Продолжите очерк о теме любви в русской лирике, начиная сразу после его последнего предложения.

> _ПРИВЕДЁННЫЙ ТЕКСТ_:
=-=-=-=-=

Я ВАС ЛЮБЛЮ

(Несколько слов о теме любви в русской лирике)

 

У Бунина есть рассказ «Неизвестный друг». Более поэзия, чем проза, весь рассказ этот — письма. Письма без ответов. Письма читательницы автору. Тоскующая посреди непогожих будней своих, она пишет незнакомому человеку, чье сокровенное, узнанное из его книг, стало как бы и ее сокровенным. Она пишет, испытывая к нему, в сущности, выдуманному, «что-то странное, похожее на любовь». Пишет по неодолимой потребности высказаться. Ведь и его книги — те же письма к кому-то. «Ведь и Вы что-то и кому-то высказываете, посылаете в пространство. Ведь и вы жалуетесь, чаще всего только жалуетесь, потому, что жалоба, иными словами, мольба о сочувствии, наиболее неразлучна с человеком: сколько ее в песнях, молитвах, стихах, любовных излияниях!»

=-=-=-=-=

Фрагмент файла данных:
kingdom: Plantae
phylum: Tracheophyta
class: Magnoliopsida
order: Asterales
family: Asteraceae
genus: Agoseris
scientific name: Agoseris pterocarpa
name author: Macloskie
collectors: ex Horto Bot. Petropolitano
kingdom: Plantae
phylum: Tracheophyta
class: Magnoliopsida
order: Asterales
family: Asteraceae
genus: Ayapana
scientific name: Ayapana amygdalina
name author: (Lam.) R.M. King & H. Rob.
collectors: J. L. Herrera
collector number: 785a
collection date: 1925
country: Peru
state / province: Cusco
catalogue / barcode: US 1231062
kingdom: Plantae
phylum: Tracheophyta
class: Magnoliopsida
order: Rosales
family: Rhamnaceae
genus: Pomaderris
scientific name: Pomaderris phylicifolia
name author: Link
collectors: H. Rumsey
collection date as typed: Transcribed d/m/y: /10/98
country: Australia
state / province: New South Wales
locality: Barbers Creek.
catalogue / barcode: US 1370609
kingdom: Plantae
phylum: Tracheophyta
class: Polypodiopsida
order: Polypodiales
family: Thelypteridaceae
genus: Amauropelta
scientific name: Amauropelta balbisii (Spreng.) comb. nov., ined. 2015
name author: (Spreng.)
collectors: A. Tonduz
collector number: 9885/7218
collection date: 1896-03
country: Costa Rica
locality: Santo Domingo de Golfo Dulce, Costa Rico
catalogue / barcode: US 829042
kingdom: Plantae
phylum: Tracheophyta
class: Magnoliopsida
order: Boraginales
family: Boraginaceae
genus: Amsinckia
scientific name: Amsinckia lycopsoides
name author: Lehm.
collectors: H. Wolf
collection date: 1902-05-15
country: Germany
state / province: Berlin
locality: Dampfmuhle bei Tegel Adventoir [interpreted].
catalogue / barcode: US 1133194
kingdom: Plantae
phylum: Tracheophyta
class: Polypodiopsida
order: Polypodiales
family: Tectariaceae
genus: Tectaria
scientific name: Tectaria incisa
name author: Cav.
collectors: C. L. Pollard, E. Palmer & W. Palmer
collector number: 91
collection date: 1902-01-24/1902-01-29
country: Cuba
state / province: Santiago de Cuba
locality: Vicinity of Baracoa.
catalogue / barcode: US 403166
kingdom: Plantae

=-=-=-=-=

> _ОТВЕТ_:
 

Я бы отнесла слова эти к лирике. Именно письма, диктованные необходимостью не рассказать, но — высказать. Письма, надеющиеся на сочувствие.

 

Известно, что бумага, холст, нотный лист, о чем бы ни повествовали, непременно говорят об авторе. Чем крупнее индивидуальность, тем серьезней рассказ. Но он еще не обязательно исповедь. Обязательно исповедь, как известно, лирика. Любовная в особенности. Даже самая сдержанная и застенчивая, она все равно неустанное, высшее обнажение сердца. Те самые письма, которые не могли не быть написаны. То великое доверие к внемлющему и требование доверия к себе, которые в основе искусства. То бесстрашное приобщение к своему, сокровенному многих, которое делает чувства как бы общими. Превращает их в одну из нитей, связующих человечество во времени и пространстве... Недаром и через 2000 лет близко нам и понятно Катуллово:

 

Да! Ненавижу и все же люблю.

Как возможно, ты спросишь?

Не объясню я. Но так чувствую,

смертно томясь.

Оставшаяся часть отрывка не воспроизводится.